Wednesday, February 09, 2011


Here’s something I’ve been wondering about for a long time.

I remember when the movie Alien 3 came out, there was this controversy about the original director being replaced by David Fincher (whose most recent movie is a little flick called The Social Network).

The negative vibe contributed to Alien 3 being considered a bit of a mess, which is funny now considering how low the Alien franchise had yet to sink, but hardly surprising since A3’s lowball take on the material could only suffer by comparison with the James Cameron extravaganza that was Aliens, much less the brilliant creepfest of Ridley Scott’s original Alien.

As you may recall, the first two films established the bad-assification of flight officer Ellen Ripley (Sigourney Weaver). In Alien, she and a cat were the last survivors of an alien attack on her ship, then in Aliens she returned to the fray with a crew of space marines, and this time not only survived but saved the nicest marine and a cute little kid.

So that was a pretty heavy baton for Alien 3 to pick up: not only the fate of Ripley, but of these other two characters. James Cameron only inherited a cat.

Fincher arrived late on the scene and had to contend with major interference from a nervous studio, which was well into production despite the lack of a coherent script. Actually, there were several scripts in play, one of which had been developed to the point of constructing a massive set…then rejecting it.

I recall reading that this cancelled script (by Vincent Ward and John Fasano) had Ripley landing on a “wooden planet”—a weird medieval village full of chanting monks, which was described as something out of a Hieronymus Bosch painting. In this world, Ripley would act the role of Sleeping Beauty, and the Alien would be the Dragon.

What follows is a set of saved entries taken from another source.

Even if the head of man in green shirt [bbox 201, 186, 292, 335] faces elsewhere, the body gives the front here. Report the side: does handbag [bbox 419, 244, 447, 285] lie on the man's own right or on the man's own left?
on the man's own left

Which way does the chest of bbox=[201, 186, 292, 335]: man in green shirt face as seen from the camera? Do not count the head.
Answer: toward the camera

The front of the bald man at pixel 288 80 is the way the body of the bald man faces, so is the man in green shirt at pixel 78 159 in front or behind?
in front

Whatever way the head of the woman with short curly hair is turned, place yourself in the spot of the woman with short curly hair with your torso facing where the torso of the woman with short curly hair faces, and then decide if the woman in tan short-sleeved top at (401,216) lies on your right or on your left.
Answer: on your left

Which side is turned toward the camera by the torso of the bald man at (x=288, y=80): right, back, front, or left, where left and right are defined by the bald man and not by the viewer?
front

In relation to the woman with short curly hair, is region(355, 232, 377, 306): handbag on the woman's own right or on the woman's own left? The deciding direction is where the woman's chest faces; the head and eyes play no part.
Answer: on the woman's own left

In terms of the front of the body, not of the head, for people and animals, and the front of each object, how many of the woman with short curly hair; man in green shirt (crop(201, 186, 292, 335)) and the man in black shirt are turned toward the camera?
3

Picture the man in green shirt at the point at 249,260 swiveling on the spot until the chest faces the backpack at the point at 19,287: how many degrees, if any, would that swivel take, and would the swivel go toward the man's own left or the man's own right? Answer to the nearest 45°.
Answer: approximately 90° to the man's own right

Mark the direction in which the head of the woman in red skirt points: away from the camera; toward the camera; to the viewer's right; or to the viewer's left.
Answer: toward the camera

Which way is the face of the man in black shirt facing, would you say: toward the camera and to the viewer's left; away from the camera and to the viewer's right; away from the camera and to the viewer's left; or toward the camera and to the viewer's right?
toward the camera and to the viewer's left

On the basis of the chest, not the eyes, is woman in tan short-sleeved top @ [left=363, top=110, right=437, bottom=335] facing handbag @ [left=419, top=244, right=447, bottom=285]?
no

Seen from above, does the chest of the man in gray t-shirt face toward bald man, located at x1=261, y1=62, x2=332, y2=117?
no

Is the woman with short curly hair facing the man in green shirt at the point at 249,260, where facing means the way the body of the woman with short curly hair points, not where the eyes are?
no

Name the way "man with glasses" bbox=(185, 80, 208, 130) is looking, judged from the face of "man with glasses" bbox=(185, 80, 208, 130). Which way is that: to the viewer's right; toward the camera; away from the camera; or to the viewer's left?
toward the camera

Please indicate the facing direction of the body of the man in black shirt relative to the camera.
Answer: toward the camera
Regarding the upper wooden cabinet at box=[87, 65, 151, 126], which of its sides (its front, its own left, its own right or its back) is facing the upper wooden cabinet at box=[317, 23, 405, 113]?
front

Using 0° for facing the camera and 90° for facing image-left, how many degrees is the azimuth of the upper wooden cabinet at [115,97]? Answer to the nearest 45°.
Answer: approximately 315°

I thought (and still think) that was a cool idea.
Obviously, the studio thought differently. Alarmed by the prospect of this bizarro fairy tale, they decided to trash the “wooden planet” and return to the more familiar engine-room design established by the previous two films.

They turned the village into a prison, and the monks into hardened convicts.
The religious angle was retained, but what was to have been a quaint monastery in space became an industrial lead-mining operation. Unlike the other films however, there would be no fun technology, no spaceships or shootouts—the movie would be two hours of nonstop claustrophobia and ugly mugs. And everybody would be bald, including Ripley.
But what of her fellow survivors from the last movie, the dreamy Hicks and the adorable Newt?

They’d be dead on arrival.

Some of this was simple necessity. David Fincher knew going in that he was screwed, that he had neither the budget nor the studio support to make the expected blockbuster addition to the Alien canon. So he decided to murder it in its bed: kill what had come before and start small. It was a valid artistic choice, given his options, but for most fans it was a bummer.

I personally didn’t hate Alien 3. It had some good stuff—just not enough. I’m always amazed when Hollywood destroys a successful franchise through nothing more than cheapness. A3 should have been the culmination of everything we had seen to that point, and brought Ripley into direct conflict with the real source of all her troubles: not the aliens, but the evil Company.

When I heard they were making A3, I envisioned Ripley awakening in some Company lab on Earth, which is using her as a guinea pig for their alien-breeding experiments. But insurgents within the Company bust her out, and she becomes the leader of a rebellion to free humanity from corporate control. Things are looking good…until the Company unleashes its newly created alien army against the rebels! Now we’re treated to an awesome, hopeless battle between men and monsters. The humans don’t stand a chance. Then, at the moment of doom, Ripley realizes that she is the mother of all these aliens, that they won’t touch her. Alone, she leads her “children” in a final assault on the Company stronghold, which is defended by humanoid robots. More crazy-ass combat ensues. At last Ripley faces the CEO. He’s beaten, but he has one last trick up his sleeve: the whole place is about to be nuked. Suddenly we see a jet copter out the window—it’s Hicks, Newt, and Jones the cat! Ripley jumps aboard and they blast away just ahead of the mushroom cloud.
Okay, maybe not the cat. But that’s the movie I wanted to see!

I’ve gotten a little sidetracked—why did I bring all this up? Oh yes, it’s because shortly after Alien 3 came and went, there was another movie by the same producer, Gale Anne Hurd, and with some of the same cast, namely Lance Henrikson. It was a futuristic prison movie called No Escape, about a convict (Ray Liotta) who is sent to a primitive penal colony--sort of like Papillon, if Papillon sucked. The only thing interesting about No Escape was that its wooden prison village looked suspiciously like the discarded “wooden planet” from Alien 3.

So the thing I’ve been wondering about all these years is: Was No Escape only made because they wanted to recycle an expensive set? Can anybody confirm this? Am I the only one who cares?